Notional Size: The equivalent underlying asset size that your YU position is earning yield from.
For example: if a user opens a 200-YU-ETHUSDT(Binance) position, the Notional size is 200 ETH.
Net Balance: Your portfolio’s total value in the position. Net Balance comprises of your collateral and unrealized PnL. Collateral value is affected at every yield settlement. Unrealized PnL is affected by the current implied APR of the market.
Maintenance Margin: The amount of capital required to keep your position afloat. Your position is open for liquidation when the Net Balance falls below the Maintenance Margin. Maintenance margin is set at 66% of Initial Margin.
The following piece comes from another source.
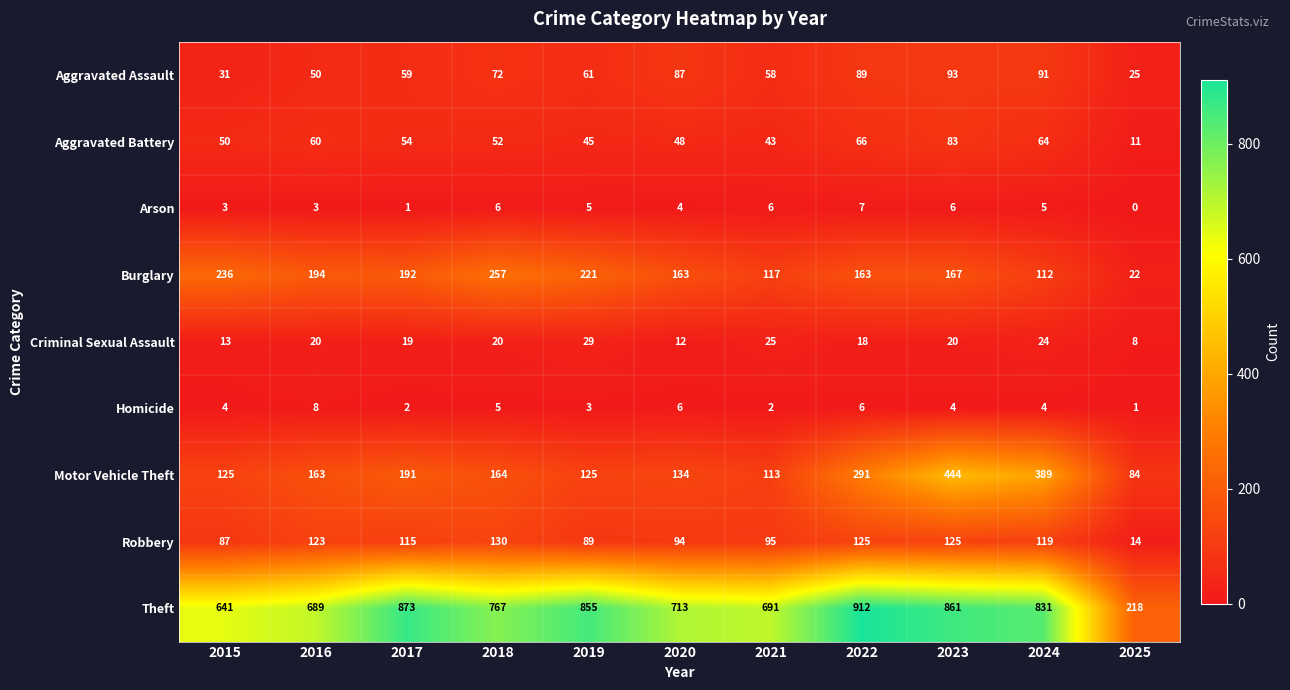

What is the sum of the Motor Vehicle Theft values at 2024 and 2025?

473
Initial Margin: The margin consumed when opening a position, calculated based on notional size, time to maturity, and implied APR.
InitialMargin=NotionalSize*YearsToMaturity*max(ImpliedAPR, MarginFloor)*IMRatio
Margin Floor: The minimal margin necessary to initiate a position when a pool nears maturity or when its Implied APR approaches 0%. This threshold prevents the required margin from falling below a certain level, safeguarding against bad debt risks due to high volatility.
IM Ratio: Leverage ratio for the market, the lower the number, the lower the initial margin requirement is for that market.